Plant stems contain chlorophyll, but they are unable to produce food for themselves. Photosynthesis is mostly conducted by leaves, and the food produced is distributed to other sections of the plant. The stem's primary tasks are conduction and transportation. It provides support for the tree or herb and allows water and nutrients to be transported to the leaves where they are needed most.
Stems are usually divided into three parts: a root system at the bottom that attaches them to the earth; a trunk with branches at the top; and a middle section called a stalk that connects the root system to the head of the plant. The stalk may be hollow or solid depending on the type of plant.
In trees, the main stem is called the leader and it often grows straight up from the ground until it reaches a certain height when it begins to branch out. The leader sends its shoots upward in all directions to form more leaders which will continue to grow until they also send up new leaders. This process continues indefinitely, forming a large, spreading crown. At the end of each branch or twig is located a small leaf known as a scale. These leaves usually have three pairs of veins running vertically down the center, giving them a triangular shape. Beneath many species of plants, including oaks, ashes, sycamores, and cottonwoods, you can find a thick layer of brownish-red fibers known as bastes.
The major function of the stem is not photosynthesis. It is a leaf function. A stem's key roles are to transport water and nutrients from the roots to other parts of the plant, to generate branches, to carry flowers and fruits, and to keep the plant upright. The green color of stems is due to chlorophyll.
Stems also protect the rest of the plant by providing support for the weight of plants with large numbers of leaves or flowers, as well as for smaller plants that would be unable to support their own weight. They also help prevent damage to the plant when it is grown in crowded conditions. For example, branches growing toward the center of the plant will often grow longer than those growing toward the outside so they can reach light levels that allow photosynthesis to take place. This is called lateral growth and is responsible for the bushy appearance of many plants.
Stems are usually divided into three categories based on function: structural, supportive, and reproductive. Structural stems such as those of trees provide necessary support for the rest of the plant. Supportive stems such as those of grasses contribute to the stability of the soil surface. Reproductive stems such as cornstalks produce seeds. Plants use different strategies to achieve these results. Trees utilize growth hormones to promote stem elongation. Grass plants use their root system to find enough space to expand. Flowers develop into fruits to ensure reproduction.

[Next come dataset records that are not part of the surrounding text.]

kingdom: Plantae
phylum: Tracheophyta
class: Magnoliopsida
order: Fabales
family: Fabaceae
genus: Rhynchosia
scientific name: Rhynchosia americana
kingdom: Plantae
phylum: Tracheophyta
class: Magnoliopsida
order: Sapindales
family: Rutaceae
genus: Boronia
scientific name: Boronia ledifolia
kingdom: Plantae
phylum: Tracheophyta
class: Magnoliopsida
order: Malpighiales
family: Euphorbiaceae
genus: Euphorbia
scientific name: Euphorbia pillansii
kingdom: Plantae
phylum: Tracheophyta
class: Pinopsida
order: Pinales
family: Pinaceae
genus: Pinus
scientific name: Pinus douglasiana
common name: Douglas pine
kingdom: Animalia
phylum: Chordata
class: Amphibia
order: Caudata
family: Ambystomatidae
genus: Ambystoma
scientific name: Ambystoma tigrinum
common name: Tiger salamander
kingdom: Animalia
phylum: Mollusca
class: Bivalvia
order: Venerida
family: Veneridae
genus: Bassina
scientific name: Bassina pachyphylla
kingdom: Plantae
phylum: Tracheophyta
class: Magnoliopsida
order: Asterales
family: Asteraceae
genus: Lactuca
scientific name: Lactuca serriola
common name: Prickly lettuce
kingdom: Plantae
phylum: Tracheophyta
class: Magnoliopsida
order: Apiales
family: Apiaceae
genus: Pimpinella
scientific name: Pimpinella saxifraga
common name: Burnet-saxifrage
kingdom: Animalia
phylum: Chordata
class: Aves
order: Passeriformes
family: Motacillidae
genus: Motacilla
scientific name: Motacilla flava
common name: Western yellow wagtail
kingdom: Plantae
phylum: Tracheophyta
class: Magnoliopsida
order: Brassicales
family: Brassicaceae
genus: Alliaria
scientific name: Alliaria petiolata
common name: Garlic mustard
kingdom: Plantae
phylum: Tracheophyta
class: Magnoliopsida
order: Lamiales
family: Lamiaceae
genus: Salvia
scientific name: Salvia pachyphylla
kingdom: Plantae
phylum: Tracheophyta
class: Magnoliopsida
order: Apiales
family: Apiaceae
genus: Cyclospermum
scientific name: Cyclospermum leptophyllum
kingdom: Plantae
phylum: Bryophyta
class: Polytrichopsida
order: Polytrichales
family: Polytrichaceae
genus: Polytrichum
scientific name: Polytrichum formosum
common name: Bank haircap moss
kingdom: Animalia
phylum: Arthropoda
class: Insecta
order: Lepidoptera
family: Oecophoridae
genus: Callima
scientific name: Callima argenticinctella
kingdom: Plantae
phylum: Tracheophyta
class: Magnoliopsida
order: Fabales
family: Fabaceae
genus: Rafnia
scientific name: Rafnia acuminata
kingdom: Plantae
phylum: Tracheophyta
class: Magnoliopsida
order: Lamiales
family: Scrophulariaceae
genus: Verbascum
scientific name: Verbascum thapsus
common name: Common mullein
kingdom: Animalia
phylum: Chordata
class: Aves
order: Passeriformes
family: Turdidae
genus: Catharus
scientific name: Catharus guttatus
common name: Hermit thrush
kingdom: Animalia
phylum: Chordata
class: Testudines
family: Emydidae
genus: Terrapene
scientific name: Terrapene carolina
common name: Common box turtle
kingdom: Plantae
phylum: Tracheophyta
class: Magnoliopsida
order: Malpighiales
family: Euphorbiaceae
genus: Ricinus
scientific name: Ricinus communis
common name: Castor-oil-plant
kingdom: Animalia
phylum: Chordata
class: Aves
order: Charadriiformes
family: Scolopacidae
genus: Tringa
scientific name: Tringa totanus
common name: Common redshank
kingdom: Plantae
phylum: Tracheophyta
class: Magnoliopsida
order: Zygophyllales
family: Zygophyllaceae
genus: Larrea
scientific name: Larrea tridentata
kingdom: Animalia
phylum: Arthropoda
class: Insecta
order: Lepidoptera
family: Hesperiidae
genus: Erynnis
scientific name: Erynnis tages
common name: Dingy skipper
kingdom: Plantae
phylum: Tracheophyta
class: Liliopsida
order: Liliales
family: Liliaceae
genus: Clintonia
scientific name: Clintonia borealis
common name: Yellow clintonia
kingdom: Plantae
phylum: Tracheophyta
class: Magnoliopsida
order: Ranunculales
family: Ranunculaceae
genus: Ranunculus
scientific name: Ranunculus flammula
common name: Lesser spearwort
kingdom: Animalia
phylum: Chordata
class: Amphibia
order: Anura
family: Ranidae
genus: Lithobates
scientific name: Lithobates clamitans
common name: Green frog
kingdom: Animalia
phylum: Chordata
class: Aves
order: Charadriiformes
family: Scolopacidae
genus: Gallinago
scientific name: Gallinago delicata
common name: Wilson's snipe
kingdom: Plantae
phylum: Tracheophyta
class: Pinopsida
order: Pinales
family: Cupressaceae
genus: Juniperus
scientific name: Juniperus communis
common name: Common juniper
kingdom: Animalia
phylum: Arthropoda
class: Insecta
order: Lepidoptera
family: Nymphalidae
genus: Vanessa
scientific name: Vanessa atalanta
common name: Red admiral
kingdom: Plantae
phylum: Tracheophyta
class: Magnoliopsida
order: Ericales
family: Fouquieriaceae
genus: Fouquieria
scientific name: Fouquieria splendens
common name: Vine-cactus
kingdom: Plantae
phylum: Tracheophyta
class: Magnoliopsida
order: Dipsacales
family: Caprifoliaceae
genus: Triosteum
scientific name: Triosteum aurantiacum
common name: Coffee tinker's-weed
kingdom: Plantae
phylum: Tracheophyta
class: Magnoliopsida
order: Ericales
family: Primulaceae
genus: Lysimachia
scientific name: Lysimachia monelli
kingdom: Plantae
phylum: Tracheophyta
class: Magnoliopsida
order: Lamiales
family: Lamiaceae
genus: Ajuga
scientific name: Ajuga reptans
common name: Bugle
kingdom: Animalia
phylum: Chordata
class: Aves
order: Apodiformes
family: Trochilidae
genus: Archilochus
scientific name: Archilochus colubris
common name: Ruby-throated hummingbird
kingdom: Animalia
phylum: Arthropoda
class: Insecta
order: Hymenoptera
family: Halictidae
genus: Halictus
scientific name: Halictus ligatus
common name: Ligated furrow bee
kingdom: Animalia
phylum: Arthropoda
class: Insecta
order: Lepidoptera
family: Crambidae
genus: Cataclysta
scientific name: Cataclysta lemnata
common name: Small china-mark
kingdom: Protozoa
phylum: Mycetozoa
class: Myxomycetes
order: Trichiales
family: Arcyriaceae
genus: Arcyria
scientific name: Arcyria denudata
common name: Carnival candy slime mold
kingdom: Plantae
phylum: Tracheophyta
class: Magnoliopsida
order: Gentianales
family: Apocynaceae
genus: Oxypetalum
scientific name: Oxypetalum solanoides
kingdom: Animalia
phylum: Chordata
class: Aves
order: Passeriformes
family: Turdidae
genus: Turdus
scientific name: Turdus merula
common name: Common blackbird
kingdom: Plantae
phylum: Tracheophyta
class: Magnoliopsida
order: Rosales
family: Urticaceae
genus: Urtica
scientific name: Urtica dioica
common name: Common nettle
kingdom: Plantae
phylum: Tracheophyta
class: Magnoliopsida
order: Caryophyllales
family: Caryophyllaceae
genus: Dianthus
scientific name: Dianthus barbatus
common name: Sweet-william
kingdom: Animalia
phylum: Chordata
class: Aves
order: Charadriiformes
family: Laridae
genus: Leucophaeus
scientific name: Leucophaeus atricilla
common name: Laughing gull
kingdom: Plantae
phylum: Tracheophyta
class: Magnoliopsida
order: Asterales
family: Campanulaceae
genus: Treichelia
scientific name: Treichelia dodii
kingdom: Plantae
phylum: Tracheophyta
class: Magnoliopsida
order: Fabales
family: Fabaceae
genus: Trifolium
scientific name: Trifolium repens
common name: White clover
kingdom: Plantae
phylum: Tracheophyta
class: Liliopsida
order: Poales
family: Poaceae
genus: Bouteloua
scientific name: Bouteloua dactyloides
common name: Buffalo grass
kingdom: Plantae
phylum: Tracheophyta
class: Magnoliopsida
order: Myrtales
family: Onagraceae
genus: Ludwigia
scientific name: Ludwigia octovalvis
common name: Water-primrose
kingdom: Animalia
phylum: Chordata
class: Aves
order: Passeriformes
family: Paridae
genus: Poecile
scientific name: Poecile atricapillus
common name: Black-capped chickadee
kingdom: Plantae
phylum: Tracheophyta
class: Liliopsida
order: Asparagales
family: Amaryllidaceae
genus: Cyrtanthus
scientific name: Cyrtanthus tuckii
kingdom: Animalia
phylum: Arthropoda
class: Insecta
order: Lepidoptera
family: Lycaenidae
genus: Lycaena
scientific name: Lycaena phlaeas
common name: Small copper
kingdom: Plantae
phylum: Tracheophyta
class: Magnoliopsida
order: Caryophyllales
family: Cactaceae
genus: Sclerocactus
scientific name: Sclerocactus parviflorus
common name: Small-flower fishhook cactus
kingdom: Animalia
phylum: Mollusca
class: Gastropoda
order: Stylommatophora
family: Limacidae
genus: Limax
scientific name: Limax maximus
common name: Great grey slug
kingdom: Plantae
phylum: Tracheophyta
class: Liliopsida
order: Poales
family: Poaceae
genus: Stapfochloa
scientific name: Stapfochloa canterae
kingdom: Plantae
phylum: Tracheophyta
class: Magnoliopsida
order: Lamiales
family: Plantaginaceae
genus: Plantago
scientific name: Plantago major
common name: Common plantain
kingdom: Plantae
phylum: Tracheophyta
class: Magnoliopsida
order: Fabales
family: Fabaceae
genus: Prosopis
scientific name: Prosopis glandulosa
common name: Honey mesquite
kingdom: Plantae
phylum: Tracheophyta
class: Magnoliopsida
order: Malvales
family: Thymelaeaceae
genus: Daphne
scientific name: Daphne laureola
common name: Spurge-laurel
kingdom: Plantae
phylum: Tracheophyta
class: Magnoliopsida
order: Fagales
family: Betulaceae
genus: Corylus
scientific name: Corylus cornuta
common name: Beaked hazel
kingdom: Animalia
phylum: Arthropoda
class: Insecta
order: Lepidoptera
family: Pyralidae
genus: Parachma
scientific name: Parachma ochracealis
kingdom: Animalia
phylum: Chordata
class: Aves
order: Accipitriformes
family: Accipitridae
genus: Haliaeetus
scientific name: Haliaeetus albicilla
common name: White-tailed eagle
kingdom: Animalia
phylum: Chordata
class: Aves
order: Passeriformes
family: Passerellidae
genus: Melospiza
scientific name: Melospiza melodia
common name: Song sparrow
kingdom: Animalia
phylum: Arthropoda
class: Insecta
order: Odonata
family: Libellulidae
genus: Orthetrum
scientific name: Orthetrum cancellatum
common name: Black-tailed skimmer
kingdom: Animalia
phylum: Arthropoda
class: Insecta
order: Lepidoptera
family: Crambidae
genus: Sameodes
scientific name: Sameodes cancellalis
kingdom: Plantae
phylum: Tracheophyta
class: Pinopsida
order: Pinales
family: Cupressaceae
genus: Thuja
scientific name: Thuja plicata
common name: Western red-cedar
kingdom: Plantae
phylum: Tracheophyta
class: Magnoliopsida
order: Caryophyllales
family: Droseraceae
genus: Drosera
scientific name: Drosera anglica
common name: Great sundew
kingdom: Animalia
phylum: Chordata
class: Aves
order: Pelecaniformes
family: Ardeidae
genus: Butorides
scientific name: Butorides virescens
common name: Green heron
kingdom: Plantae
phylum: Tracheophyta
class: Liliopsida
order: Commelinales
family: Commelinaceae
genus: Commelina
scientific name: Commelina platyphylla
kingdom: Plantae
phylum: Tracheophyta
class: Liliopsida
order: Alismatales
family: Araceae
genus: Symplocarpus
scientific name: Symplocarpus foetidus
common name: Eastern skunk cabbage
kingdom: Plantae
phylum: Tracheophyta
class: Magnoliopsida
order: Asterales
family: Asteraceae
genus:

Their primary role is to sustain the plant by carrying leaves, blooms, and buds; in rare situations, stems also serve as food storage for the plant. The stem also aids in the movement of photosynthetic products (i.e., sugars) from the leaves to the remainder of the plant. Finally, the stem provides support for the flower bud, which grows at the end of its longest petiole. If the stem does not reach sufficient length to connect with the flower bud, then the bloom will be born flat on the ground.
In addition to sustaining the plant, the stem plays an important role in the reproduction of plants. The reproductive organs are located near the top of the plant in structures called panicles on cereals or spikes on grasses. These organs include flowers, fruits, and seeds. All plants undergo a process of sexual reproduction that results in the formation of new individuals. This means that every plant is made up of two different types of cells: female cells contain the genetic information for making seeds; male cells contain this information but only make pollen. During sexual reproduction, the pollen from one plant cell joins with the ovules of another plant cell to form new plants. This process is called "fertilization" and the offspring of this union are called hybrids or clones. Plants without stems are referred to as cryptogams because they reproduce by means of spores produced in sacs within their tissues. Cryptogams include mosses and liverworts.
The stem's principal duties are to support the leaves, to convey water and minerals to the leaves, where photosynthesis converts them into useable products, and to transfer these products from the leaves to other sections of the plant, including the roots. The stem also supports the fruit as it develops, providing support during its growth and helping to break it off at maturity. The number of stems produced by a plant varies depending on the species; some produce only one, others several hundred or more.
Stems are usually divided into two parts: a central core and a peripheral vascular system. The central core is composed of loose groups of cells surrounded by a single layer of polygonal cells. The core of woody plants consists of several layers of cells surrounding a central strand of cellulose fibers. The outer covering of stems is called the bark. It provides protection for the stem and contains many useful chemicals that are released when it is damaged or burned. Some types of plants, such as cottonwood and willow, have very thin bark that does not protect their stems.
Vascular systems transport food and liquid to all parts of plants, including flowers, seeds, and branches. They do so by communicating through small holes called "stomata" on the underside of leaf blades. When CO2 enters through these stomata, it reacts with water to form H2O + carbon dioxide.